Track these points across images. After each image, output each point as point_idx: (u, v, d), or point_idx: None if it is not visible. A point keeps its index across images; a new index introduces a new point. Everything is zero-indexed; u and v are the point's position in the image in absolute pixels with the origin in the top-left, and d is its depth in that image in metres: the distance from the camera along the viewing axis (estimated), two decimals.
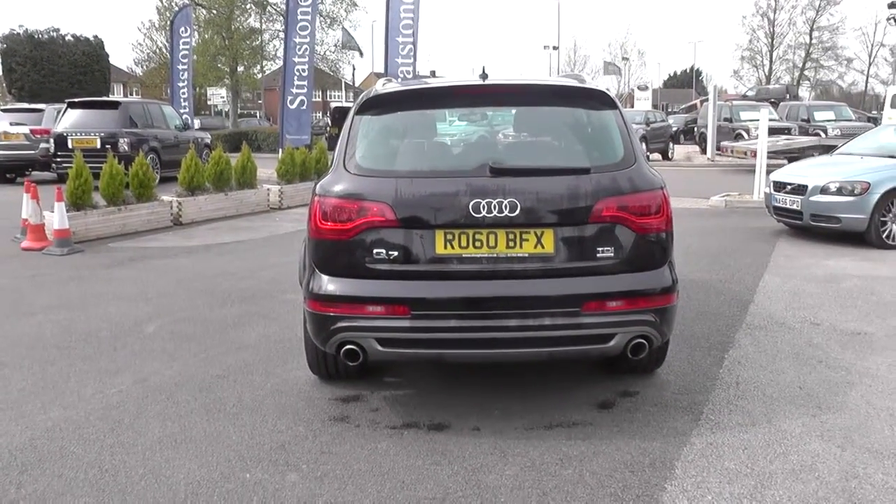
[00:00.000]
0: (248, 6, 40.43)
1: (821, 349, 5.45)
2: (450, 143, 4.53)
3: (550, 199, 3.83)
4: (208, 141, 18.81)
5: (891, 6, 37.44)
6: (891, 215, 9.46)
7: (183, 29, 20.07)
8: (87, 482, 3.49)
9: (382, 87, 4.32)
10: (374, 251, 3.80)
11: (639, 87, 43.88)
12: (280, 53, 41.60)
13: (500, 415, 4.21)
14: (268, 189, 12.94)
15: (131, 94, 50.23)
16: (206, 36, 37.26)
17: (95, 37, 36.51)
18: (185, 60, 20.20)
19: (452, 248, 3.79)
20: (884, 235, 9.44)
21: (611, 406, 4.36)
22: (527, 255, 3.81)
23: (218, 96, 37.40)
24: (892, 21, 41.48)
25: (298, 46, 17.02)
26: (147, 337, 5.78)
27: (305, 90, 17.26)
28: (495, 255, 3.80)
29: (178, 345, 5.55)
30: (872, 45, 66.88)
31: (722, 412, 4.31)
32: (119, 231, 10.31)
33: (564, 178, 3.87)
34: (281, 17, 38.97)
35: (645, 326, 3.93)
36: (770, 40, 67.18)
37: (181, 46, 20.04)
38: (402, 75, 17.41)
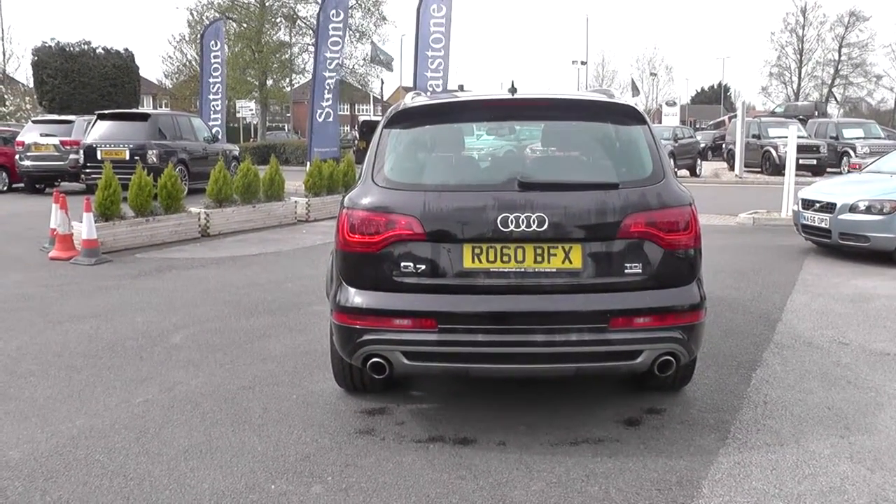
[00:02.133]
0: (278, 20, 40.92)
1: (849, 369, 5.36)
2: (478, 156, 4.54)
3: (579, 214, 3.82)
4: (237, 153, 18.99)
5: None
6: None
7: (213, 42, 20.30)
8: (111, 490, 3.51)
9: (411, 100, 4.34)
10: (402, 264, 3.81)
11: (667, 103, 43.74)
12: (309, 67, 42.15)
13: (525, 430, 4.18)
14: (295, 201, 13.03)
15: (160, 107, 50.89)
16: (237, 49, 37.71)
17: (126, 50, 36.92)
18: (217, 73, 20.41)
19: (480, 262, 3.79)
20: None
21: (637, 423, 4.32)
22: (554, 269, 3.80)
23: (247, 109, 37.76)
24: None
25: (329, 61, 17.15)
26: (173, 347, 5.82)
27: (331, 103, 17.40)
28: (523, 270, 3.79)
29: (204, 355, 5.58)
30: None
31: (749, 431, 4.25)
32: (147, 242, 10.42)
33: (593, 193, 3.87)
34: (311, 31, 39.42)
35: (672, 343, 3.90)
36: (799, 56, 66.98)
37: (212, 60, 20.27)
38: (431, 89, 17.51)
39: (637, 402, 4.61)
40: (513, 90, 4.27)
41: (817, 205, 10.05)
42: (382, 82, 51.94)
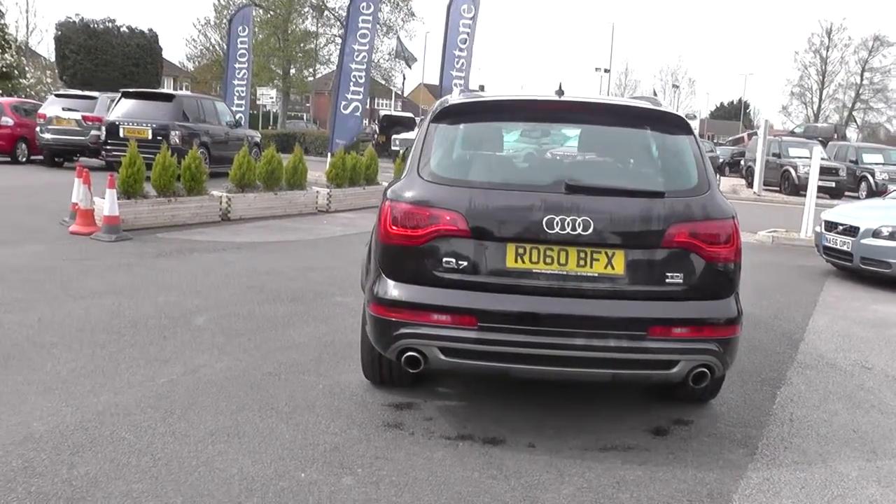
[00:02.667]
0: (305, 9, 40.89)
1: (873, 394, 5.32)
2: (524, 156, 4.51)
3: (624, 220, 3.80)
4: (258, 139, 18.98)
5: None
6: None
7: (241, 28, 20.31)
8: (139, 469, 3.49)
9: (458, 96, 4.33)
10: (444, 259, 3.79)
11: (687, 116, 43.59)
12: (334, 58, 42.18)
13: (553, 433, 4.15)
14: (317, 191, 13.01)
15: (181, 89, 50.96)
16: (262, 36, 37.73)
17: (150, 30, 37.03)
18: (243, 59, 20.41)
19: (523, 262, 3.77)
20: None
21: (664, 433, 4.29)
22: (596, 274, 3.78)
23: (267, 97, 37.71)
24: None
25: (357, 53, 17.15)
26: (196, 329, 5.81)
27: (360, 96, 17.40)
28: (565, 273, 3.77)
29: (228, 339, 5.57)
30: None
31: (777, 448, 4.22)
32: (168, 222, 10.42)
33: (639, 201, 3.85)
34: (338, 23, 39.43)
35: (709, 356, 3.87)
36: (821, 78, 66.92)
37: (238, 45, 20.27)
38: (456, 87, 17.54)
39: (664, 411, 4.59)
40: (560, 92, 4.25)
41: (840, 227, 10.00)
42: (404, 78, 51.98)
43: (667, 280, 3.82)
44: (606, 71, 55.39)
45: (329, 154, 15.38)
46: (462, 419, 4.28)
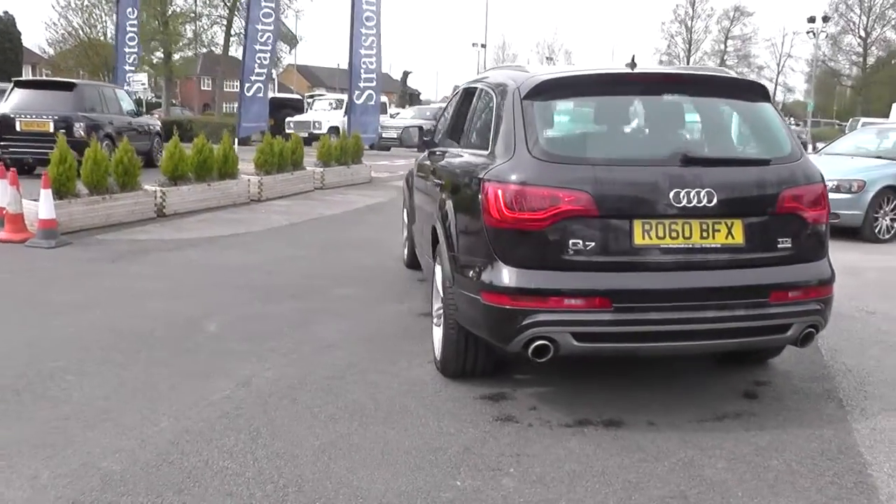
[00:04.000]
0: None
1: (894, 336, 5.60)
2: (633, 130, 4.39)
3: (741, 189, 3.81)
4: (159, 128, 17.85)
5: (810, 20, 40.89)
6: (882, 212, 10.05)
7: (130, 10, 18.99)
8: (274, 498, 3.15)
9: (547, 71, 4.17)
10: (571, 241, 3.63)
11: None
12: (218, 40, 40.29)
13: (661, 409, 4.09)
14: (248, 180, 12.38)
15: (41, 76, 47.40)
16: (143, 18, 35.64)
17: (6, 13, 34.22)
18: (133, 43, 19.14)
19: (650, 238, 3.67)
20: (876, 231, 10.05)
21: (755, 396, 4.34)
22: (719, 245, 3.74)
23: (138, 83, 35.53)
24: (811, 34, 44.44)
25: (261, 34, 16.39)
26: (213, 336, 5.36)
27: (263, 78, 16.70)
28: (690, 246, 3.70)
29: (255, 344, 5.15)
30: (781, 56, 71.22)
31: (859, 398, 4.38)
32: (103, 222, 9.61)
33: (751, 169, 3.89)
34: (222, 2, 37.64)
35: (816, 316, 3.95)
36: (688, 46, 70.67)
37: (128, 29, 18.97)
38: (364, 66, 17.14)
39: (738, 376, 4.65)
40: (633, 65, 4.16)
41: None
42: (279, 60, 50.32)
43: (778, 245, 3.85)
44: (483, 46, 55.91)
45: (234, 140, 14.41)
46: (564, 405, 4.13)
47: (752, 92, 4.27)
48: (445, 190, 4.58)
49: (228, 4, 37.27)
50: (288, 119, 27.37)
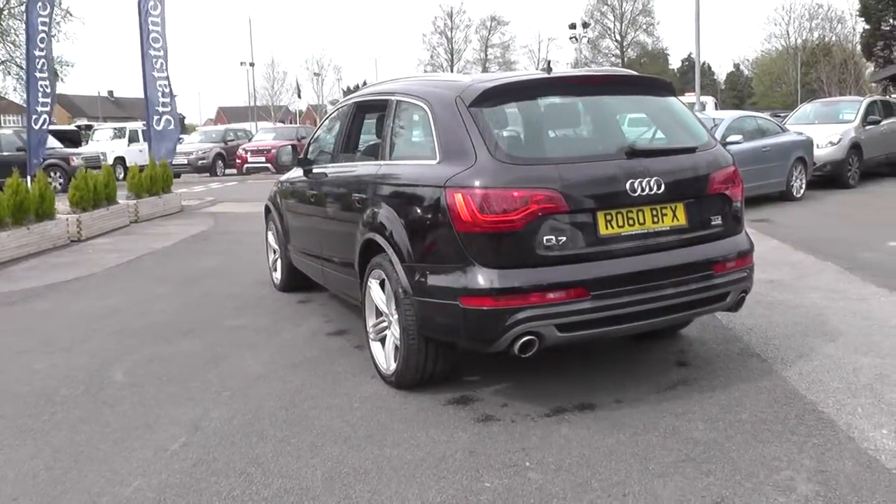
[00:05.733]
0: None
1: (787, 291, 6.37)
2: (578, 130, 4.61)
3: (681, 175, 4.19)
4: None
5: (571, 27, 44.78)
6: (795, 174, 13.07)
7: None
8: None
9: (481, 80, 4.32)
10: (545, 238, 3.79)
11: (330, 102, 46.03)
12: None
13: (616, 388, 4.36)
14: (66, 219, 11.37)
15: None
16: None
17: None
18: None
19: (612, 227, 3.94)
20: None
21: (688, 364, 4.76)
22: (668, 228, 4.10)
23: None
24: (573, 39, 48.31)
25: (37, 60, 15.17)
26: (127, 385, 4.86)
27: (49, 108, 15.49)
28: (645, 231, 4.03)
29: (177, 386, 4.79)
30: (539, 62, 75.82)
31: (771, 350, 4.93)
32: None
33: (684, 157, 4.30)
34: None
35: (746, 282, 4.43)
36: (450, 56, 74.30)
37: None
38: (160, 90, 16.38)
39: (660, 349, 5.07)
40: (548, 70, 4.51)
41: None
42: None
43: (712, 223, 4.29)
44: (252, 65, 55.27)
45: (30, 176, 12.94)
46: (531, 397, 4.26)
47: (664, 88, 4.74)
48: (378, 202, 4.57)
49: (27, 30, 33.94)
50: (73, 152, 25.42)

**Action item:**
Should the entries hold any pictures, please omit those and print the remaining text exactly.

**Solution to the exercise:**
Track these points across images. After each image, output each point as point_idx: (u, v, d), or point_idx: None if it is not visible. A point keeps its index across images; a new index introduces a new point. Everything is zero-indexed; u and v are the point's position in the image in absolute pixels with the origin in the top-left, and d is its depth in that image in metres: the distance from the camera along the viewing axis (estimated), two decimals.
[00:00.000]
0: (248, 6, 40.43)
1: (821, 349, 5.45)
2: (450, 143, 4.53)
3: (550, 199, 3.83)
4: (208, 141, 18.81)
5: (891, 6, 37.44)
6: (891, 215, 9.46)
7: (183, 29, 20.07)
8: (87, 482, 3.49)
9: (382, 87, 4.32)
10: (374, 251, 3.80)
11: (639, 87, 43.88)
12: (280, 53, 41.60)
13: (500, 415, 4.21)
14: (268, 189, 12.94)
15: (131, 94, 50.23)
16: (206, 36, 37.26)
17: (95, 37, 36.51)
18: (185, 60, 20.20)
19: (452, 248, 3.79)
20: (884, 235, 9.44)
21: (611, 406, 4.36)
22: (527, 255, 3.81)
23: (218, 96, 37.40)
24: (892, 21, 41.48)
25: (298, 46, 17.02)
26: (147, 337, 5.78)
27: (305, 90, 17.26)
28: (495, 255, 3.80)
29: (178, 345, 5.55)
30: (872, 45, 66.88)
31: (722, 412, 4.31)
32: (119, 231, 10.31)
33: (564, 178, 3.87)
34: (281, 17, 38.97)
35: (645, 326, 3.93)
36: (770, 40, 67.18)
37: (181, 46, 20.04)
38: (402, 75, 17.41)
[00:02.133]
0: (278, 20, 40.92)
1: (849, 369, 5.36)
2: (478, 156, 4.54)
3: (579, 214, 3.82)
4: (237, 153, 18.99)
5: None
6: None
7: (213, 42, 20.30)
8: (111, 490, 3.51)
9: (411, 100, 4.34)
10: (402, 264, 3.81)
11: (667, 103, 43.74)
12: (309, 67, 42.15)
13: (525, 430, 4.18)
14: (295, 201, 13.03)
15: (160, 107, 50.89)
16: (237, 49, 37.71)
17: (126, 50, 36.92)
18: (217, 73, 20.41)
19: (480, 262, 3.79)
20: None
21: (637, 423, 4.32)
22: (554, 269, 3.80)
23: (247, 109, 37.76)
24: None
25: (329, 61, 17.15)
26: (173, 347, 5.82)
27: (331, 103, 17.40)
28: (523, 270, 3.79)
29: (204, 355, 5.58)
30: None
31: (749, 431, 4.25)
32: (147, 242, 10.42)
33: (593, 193, 3.87)
34: (311, 31, 39.42)
35: (672, 343, 3.90)
36: (799, 56, 66.98)
37: (212, 60, 20.27)
38: (431, 89, 17.51)
39: (637, 402, 4.61)
40: (513, 90, 4.27)
41: (817, 205, 10.05)
42: (382, 82, 51.94)
[00:02.667]
0: (305, 9, 40.89)
1: (873, 394, 5.32)
2: (524, 156, 4.51)
3: (624, 220, 3.80)
4: (258, 139, 18.98)
5: None
6: None
7: (241, 28, 20.31)
8: (139, 469, 3.49)
9: (458, 96, 4.33)
10: (444, 259, 3.79)
11: (687, 116, 43.59)
12: (334, 58, 42.18)
13: (553, 433, 4.15)
14: (317, 191, 13.01)
15: (181, 89, 50.96)
16: (262, 36, 37.73)
17: (150, 30, 37.03)
18: (243, 59, 20.41)
19: (523, 262, 3.77)
20: None
21: (664, 433, 4.29)
22: (596, 274, 3.78)
23: (267, 97, 37.71)
24: None
25: (357, 53, 17.15)
26: (196, 329, 5.81)
27: (360, 96, 17.40)
28: (565, 273, 3.77)
29: (228, 339, 5.57)
30: None
31: (777, 448, 4.22)
32: (168, 222, 10.42)
33: (639, 201, 3.85)
34: (338, 23, 39.43)
35: (709, 356, 3.87)
36: (821, 78, 66.92)
37: (238, 45, 20.27)
38: (456, 87, 17.54)
39: (664, 411, 4.59)
40: (560, 92, 4.25)
41: (840, 227, 10.00)
42: (404, 78, 51.98)
43: (667, 280, 3.82)
44: (606, 71, 55.39)
45: (329, 154, 15.38)
46: (462, 419, 4.28)
[00:04.000]
0: None
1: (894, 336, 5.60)
2: (633, 130, 4.39)
3: (741, 189, 3.81)
4: (159, 128, 17.85)
5: (810, 20, 40.89)
6: (882, 212, 10.05)
7: (130, 10, 18.99)
8: (274, 498, 3.15)
9: (547, 71, 4.17)
10: (571, 241, 3.63)
11: None
12: (218, 40, 40.29)
13: (661, 409, 4.09)
14: (248, 180, 12.38)
15: (41, 76, 47.40)
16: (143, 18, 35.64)
17: (6, 13, 34.22)
18: (133, 43, 19.14)
19: (650, 238, 3.67)
20: (876, 231, 10.05)
21: (755, 396, 4.34)
22: (719, 245, 3.74)
23: (138, 83, 35.53)
24: (811, 34, 44.44)
25: (261, 34, 16.39)
26: (213, 336, 5.36)
27: (263, 78, 16.70)
28: (690, 246, 3.70)
29: (255, 344, 5.15)
30: (781, 56, 71.22)
31: (859, 398, 4.38)
32: (103, 222, 9.61)
33: (751, 169, 3.89)
34: (222, 2, 37.64)
35: (816, 316, 3.95)
36: (688, 46, 70.67)
37: (128, 29, 18.97)
38: (364, 66, 17.14)
39: (738, 376, 4.65)
40: (633, 65, 4.16)
41: None
42: (279, 60, 50.32)
43: (778, 245, 3.85)
44: (483, 46, 55.91)
45: (234, 140, 14.41)
46: (564, 405, 4.13)
47: (752, 92, 4.27)
48: (445, 190, 4.58)
49: (228, 4, 37.27)
50: (288, 119, 27.37)
[00:05.733]
0: None
1: (787, 291, 6.37)
2: (578, 130, 4.61)
3: (681, 175, 4.19)
4: None
5: (571, 27, 44.78)
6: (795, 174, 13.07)
7: None
8: None
9: (481, 80, 4.32)
10: (545, 238, 3.79)
11: (330, 102, 46.03)
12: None
13: (616, 388, 4.36)
14: (66, 219, 11.37)
15: None
16: None
17: None
18: None
19: (612, 227, 3.94)
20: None
21: (688, 364, 4.76)
22: (668, 228, 4.10)
23: None
24: (573, 39, 48.31)
25: (37, 60, 15.17)
26: (127, 385, 4.86)
27: (49, 108, 15.49)
28: (645, 231, 4.03)
29: (177, 386, 4.79)
30: (539, 62, 75.82)
31: (771, 350, 4.93)
32: None
33: (684, 157, 4.30)
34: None
35: (746, 282, 4.43)
36: (450, 56, 74.30)
37: None
38: (160, 90, 16.38)
39: (660, 349, 5.07)
40: (548, 70, 4.51)
41: None
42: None
43: (712, 223, 4.29)
44: (252, 65, 55.27)
45: (30, 176, 12.94)
46: (531, 397, 4.26)
47: (664, 88, 4.74)
48: (378, 202, 4.57)
49: (27, 30, 33.94)
50: (73, 152, 25.42)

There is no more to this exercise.